2. Fundamental Background
The following section offers an overview of some fundamental concepts underlying our question of synthesising successful embodiment solutions. Given the abundance of work in the field of design methodology, the paper abstains from a comprehensive literature review. Instead, the main aim is to highlight some, from the authors’ point of view, key insights in relation to the embodiment activity. And while we certainly could have chosen more or other sources, we hope that the providedReferences equip readers with limited design background for the subsequent discussion on design freedom and tasks when transitioning from conceptual ideas to the first physical solutions. Readers with extensive methodical background may safely skip this section.
2.1. An overview of the Design Activity
The question of design synthesis, i.e., finding innovative solutions that provide an added value, is at the core of every design process.

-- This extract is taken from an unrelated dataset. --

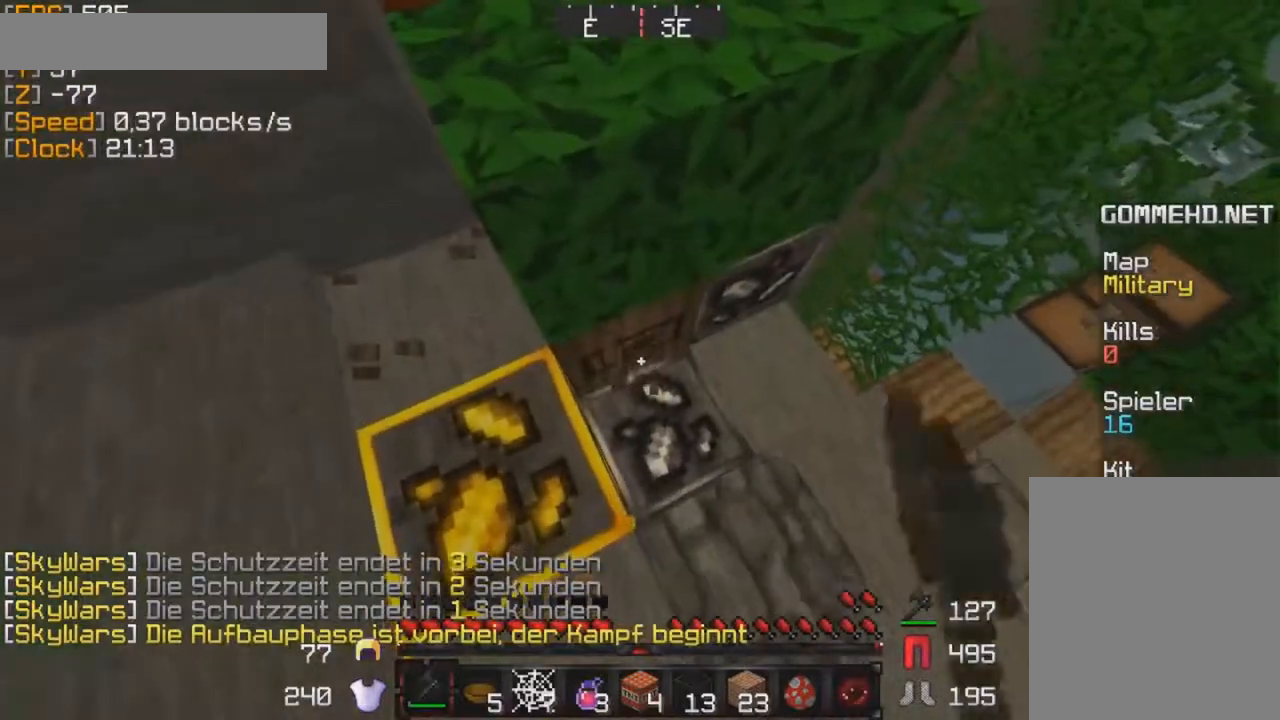
{"keys": ["w"], "mouse": ["left"], "events": [[117, "w", "down"]]}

In general, the design process may be seen as a top-down progression where abstract functional entities are synthesised and gradually concretised into a system that is suitable to fulfil the desired functionality, or more specifically to achieve the desired product properties. Traditionally, this process is described in sequential order from the identification of a relevant problem area and the definition of functional entities, through the choice of suitable physical phenomena, towards the concretisation of suitable working elements, interacting parts, geometrical features, etc. as illustrated in Fig. 2 a) or numerous similar representations in literature, e.g. in Pahl and Beitz (Reference Pahl and Beitz2007); Andreasen et al. (Reference Andreasen, Hansen and Cash2015); Ehrlenspiel and Meerkamm (Reference Ehrlenspiel and Meerkamm2013). Complementing this aspect of gradual concretisation, the corresponding visualisation also includes the idea of divergent and convergent design steps. The underlying reasoning is that the process supports creative exploration of potential conceptual solutions and avoids unintended fixation or biases (Divergence), all while controlling the size of this solution set by systematic prioritisation and, once possible, analysis (Convergence). These strategies are also summarised in the well-known Double Diamond model (Design Council, 2007) in Fig. 2 b) that, furthermore, underlines the largely ill-structured nature of any design task by the differentiation of Problem space and Solution space.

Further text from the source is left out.